Photo courtesy of the author, feature photo by Virginia Hammer

Each key had to be pushed down with determination. Otherwise, the jet-black ink would only partially touch the paper, and the letter that was supposed to be printed so clearly would only be a trace.

Difficult to decipher from a distance, such a partially printed letter left you two options: it could either be left as a mere shadow, or you could go back and type the same letter exactly above it.

The latter, however, required almost supernatural skills; being able to place the typewriter exactly in that same position was impossible. You always ended up with a letter slightly to the left or right of the “shadow” that didn’t come through fully the first time around.

So, in the end, you lost either way. The letter was a futile effort, and you were always left fearing that subsequent readers would perceive you as a feeble typewriter. In fact, they didn’t even have to read the words; it sufficed just to look at the page.

Those were the times of old mechanical typewriters. Growing up, I would see my parents giving it their best shot, and naturally, I also wanted to “play”. To me, it looked like a great toy. Although I’d like to say that my playing with the machine symbolizes my innate desire to become a writer, it was the clack, clack, clack sound that I really loved back then.

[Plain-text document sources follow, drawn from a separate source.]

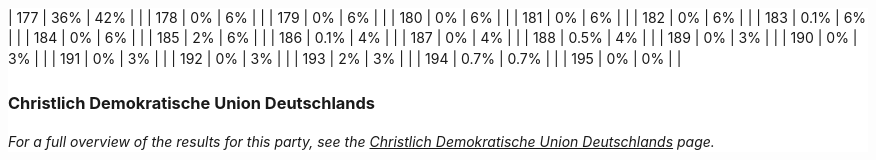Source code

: | 177 | 36% | 42% |  |
| 178 | 0% | 6% |  |
| 179 | 0% | 6% |  |
| 180 | 0% | 6% |  |
| 181 | 0% | 6% |  |
| 182 | 0% | 6% |  |
| 183 | 0.1% | 6% |  |
| 184 | 0% | 6% |  |
| 185 | 2% | 6% |  |
| 186 | 0.1% | 4% |  |
| 187 | 0% | 4% |  |
| 188 | 0.5% | 4% |  |
| 189 | 0% | 3% |  |
| 190 | 0% | 3% |  |
| 191 | 0% | 3% |  |
| 192 | 0% | 3% |  |
| 193 | 2% | 3% |  |
| 194 | 0.7% | 0.7% |  |
| 195 | 0% | 0% |  |

### Christlich Demokratische Union Deutschlands

*For a full overview of the results for this party, see the [Christlich Demokratische Union Deutschlands](party-christlichdemokratischeuniondeutschlands.html) page.*
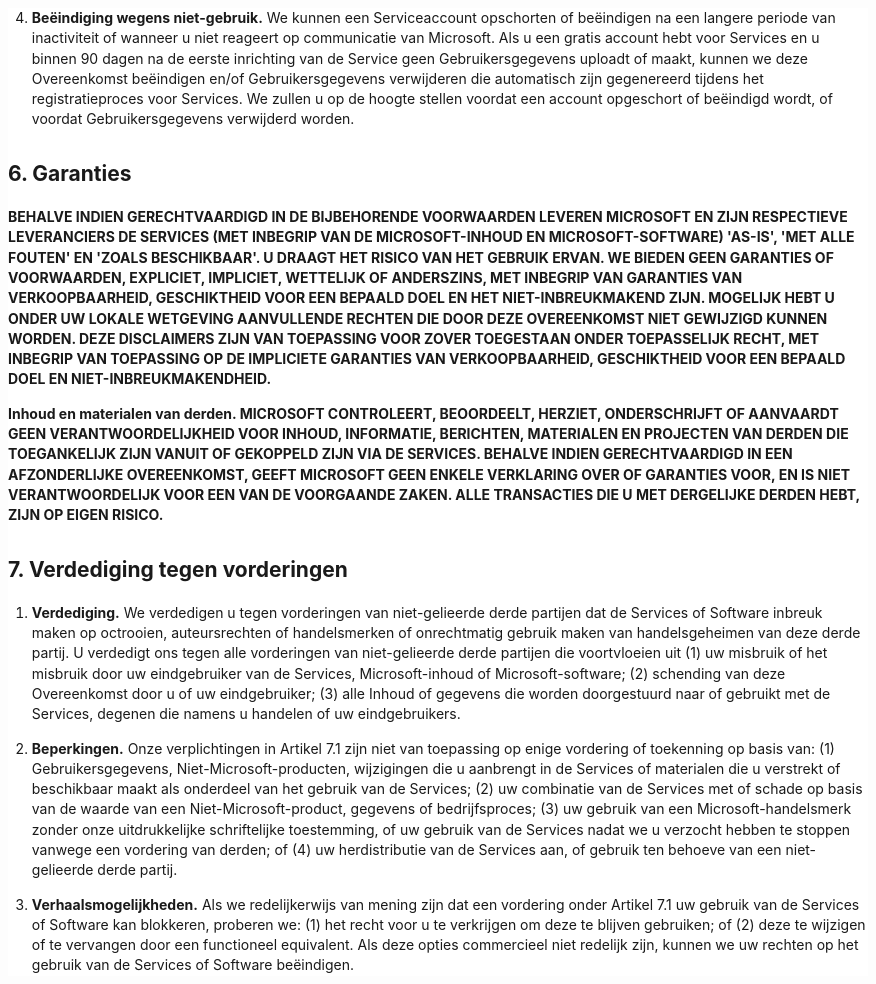 4. **Beëindiging wegens niet-gebruik.** We kunnen een Serviceaccount opschorten of beëindigen na een langere periode van inactiviteit of wanneer u niet reageert op communicatie van Microsoft. Als u een gratis account hebt voor Services en u binnen 90 dagen na de eerste inrichting van de Service geen Gebruikersgegevens uploadt of maakt, kunnen we deze Overeenkomst beëindigen en/of Gebruikersgegevens verwijderen die automatisch zijn gegenereerd tijdens het registratieproces voor Services. We zullen u op de hoogte stellen voordat een account opgeschort of beëindigd wordt, of voordat Gebruikersgegevens verwijderd worden.

## <a name="6-warranties"></a>6. Garanties

**BEHALVE INDIEN GERECHTVAARDIGD IN DE BIJBEHORENDE VOORWAARDEN LEVEREN MICROSOFT EN ZIJN RESPECTIEVE LEVERANCIERS DE SERVICES (MET INBEGRIP VAN DE MICROSOFT-INHOUD EN MICROSOFT-SOFTWARE) 'AS-IS', 'MET ALLE FOUTEN' EN 'ZOALS BESCHIKBAAR'. U DRAAGT HET RISICO VAN HET GEBRUIK ERVAN. WE BIEDEN GEEN GARANTIES OF VOORWAARDEN, EXPLICIET, IMPLICIET, WETTELIJK OF ANDERSZINS, MET INBEGRIP VAN GARANTIES VAN VERKOOPBAARHEID, GESCHIKTHEID VOOR EEN BEPAALD DOEL EN HET NIET-INBREUKMAKEND ZIJN. MOGELIJK HEBT U ONDER UW LOKALE WETGEVING AANVULLENDE RECHTEN DIE DOOR DEZE OVEREENKOMST NIET GEWIJZIGD KUNNEN WORDEN. DEZE DISCLAIMERS ZIJN VAN TOEPASSING VOOR ZOVER TOEGESTAAN ONDER TOEPASSELIJK RECHT, MET INBEGRIP VAN TOEPASSING OP DE IMPLICIETE GARANTIES VAN VERKOOPBAARHEID, GESCHIKTHEID VOOR EEN BEPAALD DOEL EN NIET-INBREUKMAKENDHEID.​**

**Inhoud en materialen van derden. MICROSOFT CONTROLEERT, BEOORDEELT, HERZIET, ONDERSCHRIJFT OF AANVAARDT GEEN VERANTWOORDELIJKHEID VOOR INHOUD, INFORMATIE, BERICHTEN, MATERIALEN EN PROJECTEN VAN DERDEN DIE TOEGANKELIJK ZIJN VANUIT OF GEKOPPELD ZIJN VIA DE SERVICES. BEHALVE INDIEN GERECHTVAARDIGD IN EEN AFZONDERLIJKE OVEREENKOMST, GEEFT MICROSOFT GEEN ENKELE VERKLARING OVER OF GARANTIES VOOR, EN IS NIET VERANTWOORDELIJK VOOR EEN VAN DE VOORGAANDE ZAKEN. ALLE TRANSACTIES DIE U MET DERGELIJKE DERDEN HEBT, ZIJN OP EIGEN RISICO.​**

## <a name="7-defense-of-claims"></a>7. Verdediging tegen vorderingen

1. **Verdediging.** We verdedigen u tegen vorderingen van niet-gelieerde derde partijen dat de Services of Software inbreuk maken op octrooien, auteursrechten of handelsmerken of onrechtmatig gebruik maken van handelsgeheimen van deze derde partij. U verdedigt ons tegen alle vorderingen van niet-gelieerde derde partijen die voortvloeien uit (1) uw misbruik of het misbruik door uw eindgebruiker van de Services, Microsoft-inhoud of Microsoft-software; (2) schending van deze Overeenkomst door u of uw eindgebruiker; (3) alle Inhoud of gegevens die worden doorgestuurd naar of gebruikt met de Services, degenen die namens u handelen of uw eindgebruikers.

2. **Beperkingen.** Onze verplichtingen in Artikel 7.1 zijn niet van toepassing op enige vordering of toekenning op basis van: (1) Gebruikersgegevens, Niet-Microsoft-producten, wijzigingen die u aanbrengt in de Services of materialen die u verstrekt of beschikbaar maakt als onderdeel van het gebruik van de Services; (2) uw combinatie van de Services met of schade op basis van de waarde van een Niet-Microsoft-product, gegevens of bedrijfsproces; (3) uw gebruik van een Microsoft-handelsmerk zonder onze uitdrukkelijke schriftelijke toestemming, of uw gebruik van de Services nadat we u verzocht hebben te stoppen vanwege een vordering van derden; of (4) uw herdistributie van de Services aan, of gebruik ten behoeve van een niet-gelieerde derde partij.

3. **Verhaalsmogelijkheden.** Als we redelijkerwijs van mening zijn dat een vordering onder Artikel 7.1 uw gebruik van de Services of Software kan blokkeren, proberen we: (1) het recht voor u te verkrijgen om deze te blijven gebruiken; of (2) deze te wijzigen of te vervangen door een functioneel equivalent. Als deze opties commercieel niet redelijk zijn, kunnen we uw rechten op het gebruik van de Services of Software beëindigen.
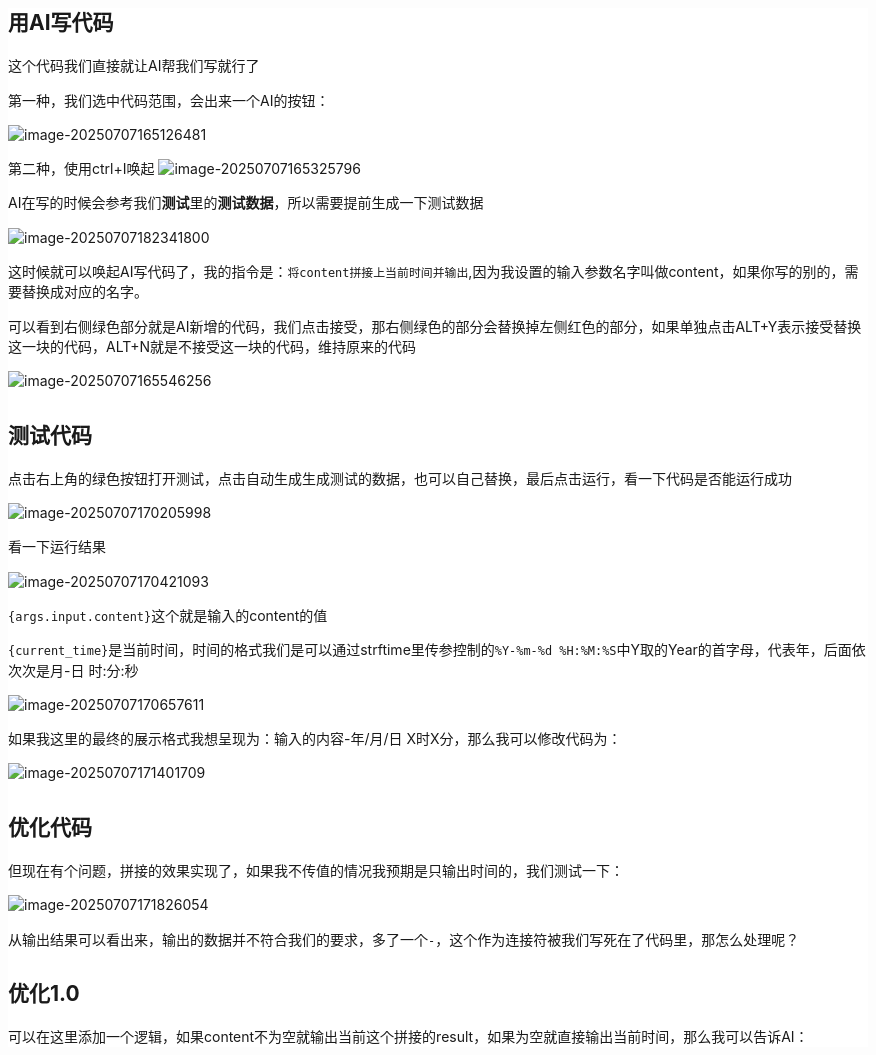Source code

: ## 用AI写代码

这个代码我们直接就让AI帮我们写就行了

第一种，我们选中代码范围，会出来一个AI的按钮：

![image-20250707165126481](https://file.liyuechun.com/editor-document/image-20250707165126481.png)

第二种，使用ctrl+I唤起
![image-20250707165325796](https://file.liyuechun.com/editor-document/image-20250707165325796.png)

AI在写的时候会参考我们**测试**里的**测试数据**，所以需要提前生成一下测试数据

![image-20250707182341800](https://file.liyuechun.com/editor-document/image-20250707182341800.png)

这时候就可以唤起AI写代码了，我的指令是：`将content拼接上当前时间并输出`,因为我设置的输入参数名字叫做content，如果你写的别的，需要替换成对应的名字。

可以看到右侧绿色部分就是AI新增的代码，我们点击接受，那右侧绿色的部分会替换掉左侧红色的部分，如果单独点击ALT+Y表示接受替换这一块的代码，ALT+N就是不接受这一块的代码，维持原来的代码

![image-20250707165546256](https://file.liyuechun.com/editor-document/image-20250707165546256.png)

## 测试代码

点击右上角的绿色按钮打开测试，点击自动生成生成测试的数据，也可以自己替换，最后点击运行，看一下代码是否能运行成功

![image-20250707170205998](https://file.liyuechun.com/editor-document/image-20250707170205998.png)

看一下运行结果

![image-20250707170421093](https://file.liyuechun.com/editor-document/image-20250707170421093.png)

`{args.input.content}`这个就是输入的content的值

`{current_time}`是当前时间，时间的格式我们是可以通过strftime里传参控制的`%Y-%m-%d %H:%M:%S`中Y取的Year的首字母，代表年，后面依次次是月-日 时:分:秒

![image-20250707170657611](https://file.liyuechun.com/editor-document/image-20250707170657611.png)

如果我这里的最终的展示格式我想呈现为：输入的内容-年/月/日 X时X分，那么我可以修改代码为：

![image-20250707171401709](https://file.liyuechun.com/editor-document/image-20250707171401709.png)

## 优化代码

但现在有个问题，拼接的效果实现了，如果我不传值的情况我预期是只输出时间的，我们测试一下：

![image-20250707171826054](https://file.liyuechun.com/editor-document/image-20250707171826054.png)

从输出结果可以看出来，输出的数据并不符合我们的要求，多了一个`-`，这个作为连接符被我们写死在了代码里，那怎么处理呢？

## 优化1.0

可以在这里添加一个逻辑，如果content不为空就输出当前这个拼接的result，如果为空就直接输出当前时间，那么我可以告诉AI：
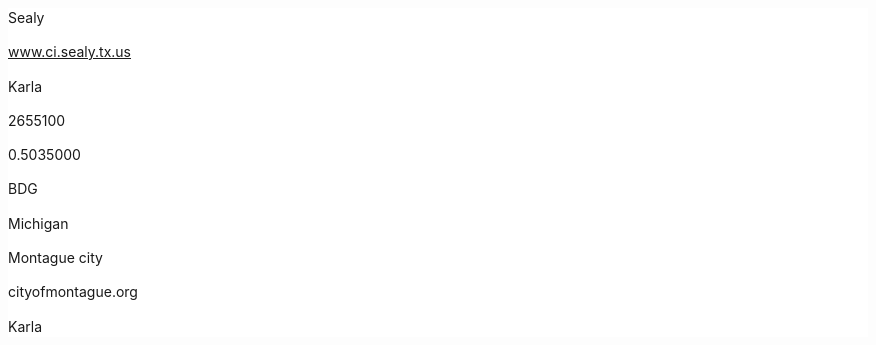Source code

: </td>

<td style="text-align:left;">

Sealy

</td>

<td style="text-align:left;">

www.ci.sealy.tx.us

</td>

<td style="text-align:left;">

Karla

</td>

</tr>

<tr>

<td style="text-align:right;">

2655100

</td>

<td style="text-align:right;">

0.5035000

</td>

<td style="text-align:left;">

BDG

</td>

<td style="text-align:left;">

Michigan

</td>

<td style="text-align:left;">

Montague city

</td>

<td style="text-align:left;">

cityofmontague.org

</td>

<td style="text-align:left;">

Karla

</td>
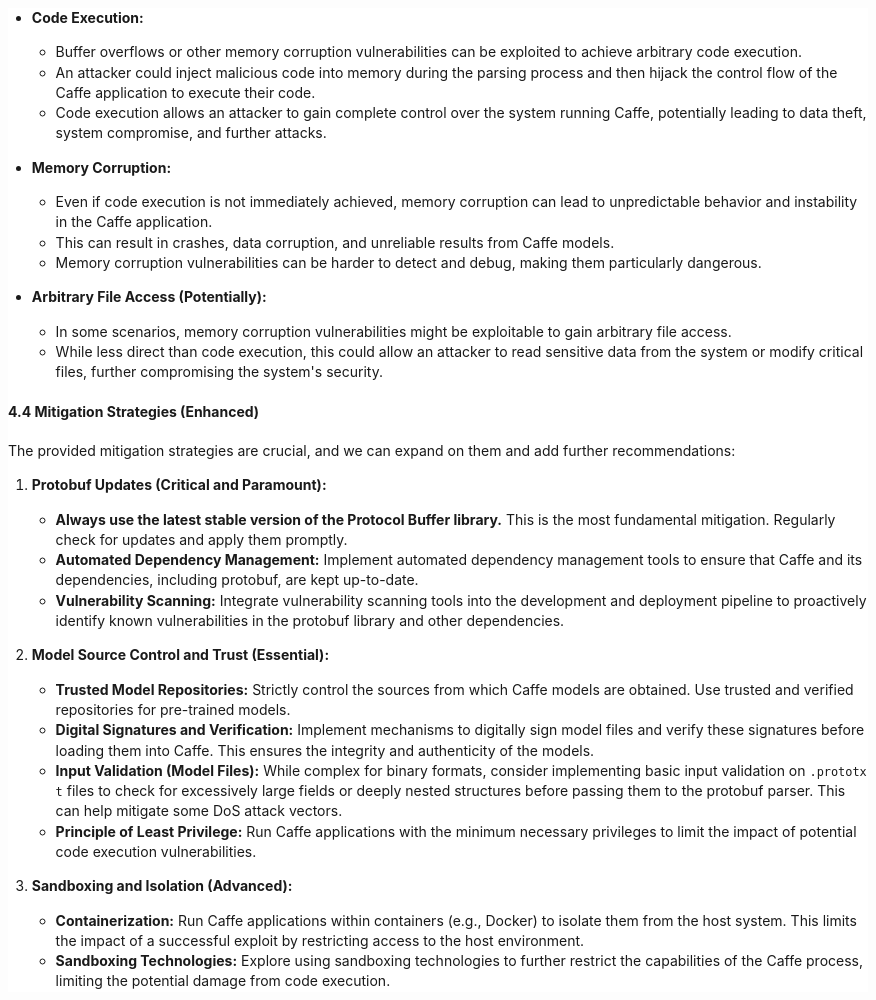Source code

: *   **Code Execution:**
    *   Buffer overflows or other memory corruption vulnerabilities can be exploited to achieve arbitrary code execution.
    *   An attacker could inject malicious code into memory during the parsing process and then hijack the control flow of the Caffe application to execute their code.
    *   Code execution allows an attacker to gain complete control over the system running Caffe, potentially leading to data theft, system compromise, and further attacks.

*   **Memory Corruption:**
    *   Even if code execution is not immediately achieved, memory corruption can lead to unpredictable behavior and instability in the Caffe application.
    *   This can result in crashes, data corruption, and unreliable results from Caffe models.
    *   Memory corruption vulnerabilities can be harder to detect and debug, making them particularly dangerous.

*   **Arbitrary File Access (Potentially):**
    *   In some scenarios, memory corruption vulnerabilities might be exploitable to gain arbitrary file access.
    *   While less direct than code execution, this could allow an attacker to read sensitive data from the system or modify critical files, further compromising the system's security.

#### 4.4 Mitigation Strategies (Enhanced)

The provided mitigation strategies are crucial, and we can expand on them and add further recommendations:

1.  **Protobuf Updates (Critical and Paramount):**
    *   **Always use the latest stable version of the Protocol Buffer library.** This is the most fundamental mitigation. Regularly check for updates and apply them promptly.
    *   **Automated Dependency Management:** Implement automated dependency management tools to ensure that Caffe and its dependencies, including protobuf, are kept up-to-date.
    *   **Vulnerability Scanning:** Integrate vulnerability scanning tools into the development and deployment pipeline to proactively identify known vulnerabilities in the protobuf library and other dependencies.

2.  **Model Source Control and Trust (Essential):**
    *   **Trusted Model Repositories:**  Strictly control the sources from which Caffe models are obtained. Use trusted and verified repositories for pre-trained models.
    *   **Digital Signatures and Verification:** Implement mechanisms to digitally sign model files and verify these signatures before loading them into Caffe. This ensures the integrity and authenticity of the models.
    *   **Input Validation (Model Files):**  While complex for binary formats, consider implementing basic input validation on `.prototxt` files to check for excessively large fields or deeply nested structures before passing them to the protobuf parser. This can help mitigate some DoS attack vectors.
    *   **Principle of Least Privilege:**  Run Caffe applications with the minimum necessary privileges to limit the impact of potential code execution vulnerabilities.

3.  **Sandboxing and Isolation (Advanced):**
    *   **Containerization:** Run Caffe applications within containers (e.g., Docker) to isolate them from the host system. This limits the impact of a successful exploit by restricting access to the host environment.
    *   **Sandboxing Technologies:** Explore using sandboxing technologies to further restrict the capabilities of the Caffe process, limiting the potential damage from code execution.
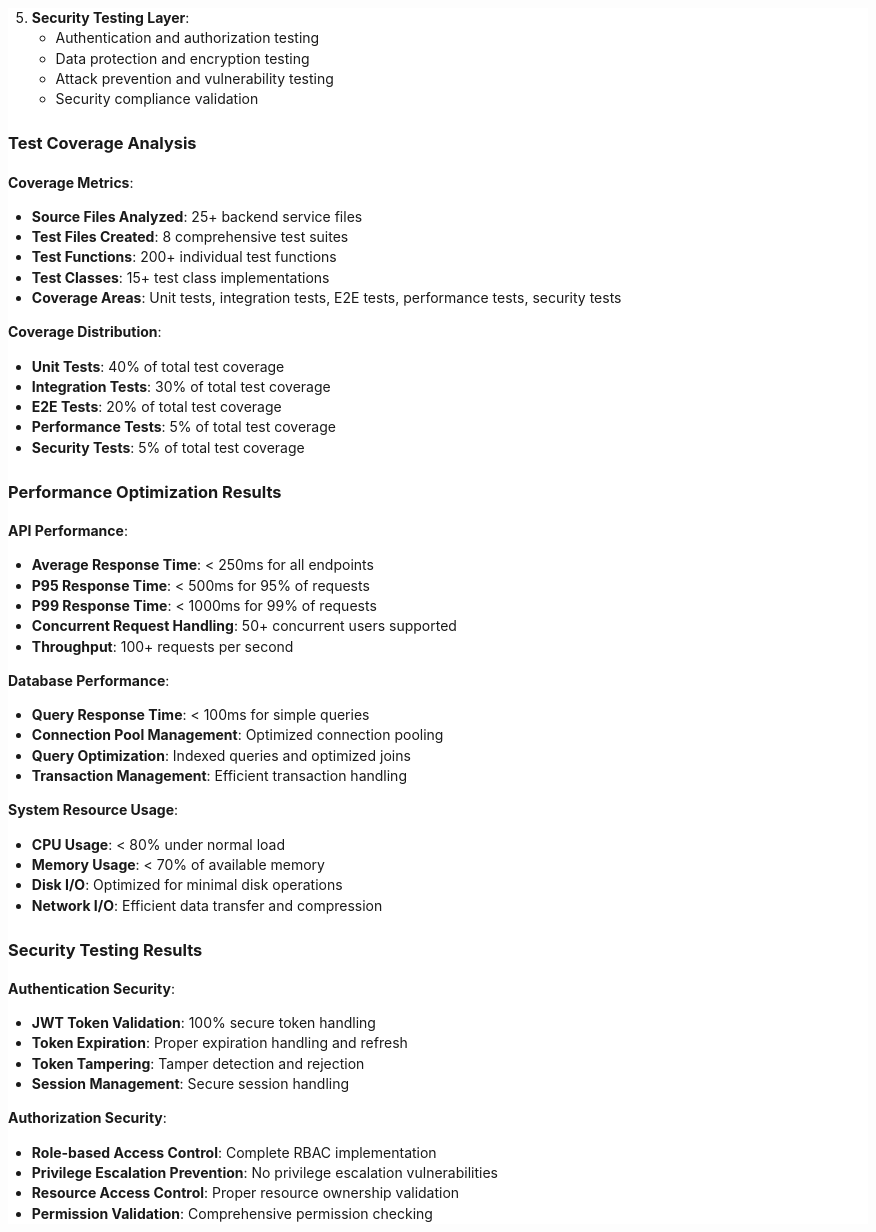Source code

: 5. **Security Testing Layer**:
   - Authentication and authorization testing
   - Data protection and encryption testing
   - Attack prevention and vulnerability testing
   - Security compliance validation

### Test Coverage Analysis

**Coverage Metrics**:
- **Source Files Analyzed**: 25+ backend service files
- **Test Files Created**: 8 comprehensive test suites
- **Test Functions**: 200+ individual test functions
- **Test Classes**: 15+ test class implementations
- **Coverage Areas**: Unit tests, integration tests, E2E tests, performance tests, security tests

**Coverage Distribution**:
- **Unit Tests**: 40% of total test coverage
- **Integration Tests**: 30% of total test coverage
- **E2E Tests**: 20% of total test coverage
- **Performance Tests**: 5% of total test coverage
- **Security Tests**: 5% of total test coverage

### Performance Optimization Results

**API Performance**:
- **Average Response Time**: < 250ms for all endpoints
- **P95 Response Time**: < 500ms for 95% of requests
- **P99 Response Time**: < 1000ms for 99% of requests
- **Concurrent Request Handling**: 50+ concurrent users supported
- **Throughput**: 100+ requests per second

**Database Performance**:
- **Query Response Time**: < 100ms for simple queries
- **Connection Pool Management**: Optimized connection pooling
- **Query Optimization**: Indexed queries and optimized joins
- **Transaction Management**: Efficient transaction handling

**System Resource Usage**:
- **CPU Usage**: < 80% under normal load
- **Memory Usage**: < 70% of available memory
- **Disk I/O**: Optimized for minimal disk operations
- **Network I/O**: Efficient data transfer and compression

### Security Testing Results

**Authentication Security**:
- **JWT Token Validation**: 100% secure token handling
- **Token Expiration**: Proper expiration handling and refresh
- **Token Tampering**: Tamper detection and rejection
- **Session Management**: Secure session handling

**Authorization Security**:
- **Role-based Access Control**: Complete RBAC implementation
- **Privilege Escalation Prevention**: No privilege escalation vulnerabilities
- **Resource Access Control**: Proper resource ownership validation
- **Permission Validation**: Comprehensive permission checking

No wonder I was inclined to learn piano later on; I had already practiced acquiring equal strength on all fingers.

Photo courtesy of the author

With IBM came the electric typewriter, but the trials and tribulations didn’t end here. After a while of hitting keys, the ribbon ended and needed to be replaced. However, this wasn’t an issue since these ribbons were widely available.

Fact is that members in my family still use the electric IBM 196 C from 1981. And not in any way as an antiquated toy. Quite the contrary, it is an essential machine in their office because it allows them to fill out forms with a clean and polished finish. Printing letters by hand is uneven, and the IBM does the job perfectly.
 
When the part corresponding to the computer’s “Enter” key recently broke, it looked to be the death of the device. But luckily, repair specialists still exist in Germany. It seems that my family members are not the only 196 C aficionados still out there.